One Model, Many Goals: Meta-Learning Preference-Conditioned Alignment for Lifelong LLM Agents
Abstract
Deployed AI agents increasingly face evolving preference goals: user intent shifts, contexts change acceptable risk, and constraints update over time, so a single deployed LLM policy must re-target behavior on the fly without updating its weights at deployment time. Standard Reinforcement Learning from Human Feedback (RLHF) collapses multiple objectives into one fixed scalar reward, yielding brittle trade-offs, while existing preference-conditioned methods that sample one preference per update and use linear scalarization often (i) lose sensitivity to the preference signal due to gradient interference and (ii) miss Pareto-optimal solutions in non-convex trade-off regions.
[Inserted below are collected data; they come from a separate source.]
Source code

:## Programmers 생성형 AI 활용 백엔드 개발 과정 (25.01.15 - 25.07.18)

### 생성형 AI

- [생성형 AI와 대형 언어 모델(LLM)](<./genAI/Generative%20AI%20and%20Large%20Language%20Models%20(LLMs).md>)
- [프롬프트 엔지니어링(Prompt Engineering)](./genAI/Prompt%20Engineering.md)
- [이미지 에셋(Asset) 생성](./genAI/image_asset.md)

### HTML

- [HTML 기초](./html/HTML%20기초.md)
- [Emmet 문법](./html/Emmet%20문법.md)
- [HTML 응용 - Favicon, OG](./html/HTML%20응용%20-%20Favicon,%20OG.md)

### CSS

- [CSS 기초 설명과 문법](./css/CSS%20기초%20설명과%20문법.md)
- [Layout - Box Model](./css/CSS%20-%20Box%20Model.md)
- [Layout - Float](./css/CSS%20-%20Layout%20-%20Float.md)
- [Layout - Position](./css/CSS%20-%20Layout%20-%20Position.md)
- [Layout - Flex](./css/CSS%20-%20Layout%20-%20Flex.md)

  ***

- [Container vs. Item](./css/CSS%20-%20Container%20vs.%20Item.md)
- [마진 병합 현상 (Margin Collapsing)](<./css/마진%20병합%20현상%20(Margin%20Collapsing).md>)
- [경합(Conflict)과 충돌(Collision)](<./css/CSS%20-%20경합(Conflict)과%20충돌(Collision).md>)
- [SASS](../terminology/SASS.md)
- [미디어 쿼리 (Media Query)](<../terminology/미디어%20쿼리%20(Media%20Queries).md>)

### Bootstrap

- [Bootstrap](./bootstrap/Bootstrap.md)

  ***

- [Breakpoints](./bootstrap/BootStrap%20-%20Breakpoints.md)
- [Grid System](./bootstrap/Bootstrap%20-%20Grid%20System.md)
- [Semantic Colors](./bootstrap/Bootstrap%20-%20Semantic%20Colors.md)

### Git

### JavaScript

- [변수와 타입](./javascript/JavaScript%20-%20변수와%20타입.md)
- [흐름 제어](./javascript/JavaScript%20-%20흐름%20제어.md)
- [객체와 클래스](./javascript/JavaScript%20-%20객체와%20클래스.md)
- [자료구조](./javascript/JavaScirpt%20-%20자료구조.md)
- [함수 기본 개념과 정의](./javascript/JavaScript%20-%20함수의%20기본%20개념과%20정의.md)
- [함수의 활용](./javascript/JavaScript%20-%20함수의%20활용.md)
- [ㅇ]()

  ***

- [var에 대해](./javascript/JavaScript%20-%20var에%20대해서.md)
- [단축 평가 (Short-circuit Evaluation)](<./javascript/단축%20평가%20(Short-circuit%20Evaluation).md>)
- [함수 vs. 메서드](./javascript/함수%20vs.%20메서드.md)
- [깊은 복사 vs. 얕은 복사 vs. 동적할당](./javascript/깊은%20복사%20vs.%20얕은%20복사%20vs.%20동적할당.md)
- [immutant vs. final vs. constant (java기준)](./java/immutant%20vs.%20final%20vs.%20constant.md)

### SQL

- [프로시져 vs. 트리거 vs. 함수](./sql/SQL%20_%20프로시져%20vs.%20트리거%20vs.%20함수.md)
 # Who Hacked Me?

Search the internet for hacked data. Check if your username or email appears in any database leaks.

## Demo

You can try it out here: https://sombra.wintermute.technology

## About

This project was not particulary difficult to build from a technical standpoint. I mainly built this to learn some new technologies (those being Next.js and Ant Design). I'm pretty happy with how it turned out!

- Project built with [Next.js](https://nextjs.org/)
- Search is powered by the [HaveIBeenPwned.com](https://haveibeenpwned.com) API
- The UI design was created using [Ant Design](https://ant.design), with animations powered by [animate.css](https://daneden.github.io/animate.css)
We propose MERIDIAN (Meta-Learning for Preference-Conditioned Alignment), a bi-level framework that treats each preference as an alignment task: an inner loop optimizes preference-specific objectives in isolation and a Reptile-style meta-update aggregates adapted parameters to preserve steerability across the simplex, paired with a smoothed Tchebycheff scalarization to recover all Pareto regions. Empirically, MERIDIAN achieves denser Pareto coverage, better access to extreme goal modes, and higher performance on unseen preferences, supporting robust inference-time goal re-targeting. We also provide a generalization result showing that optimizing an empirical objective over sampled preferences extends to all preferences.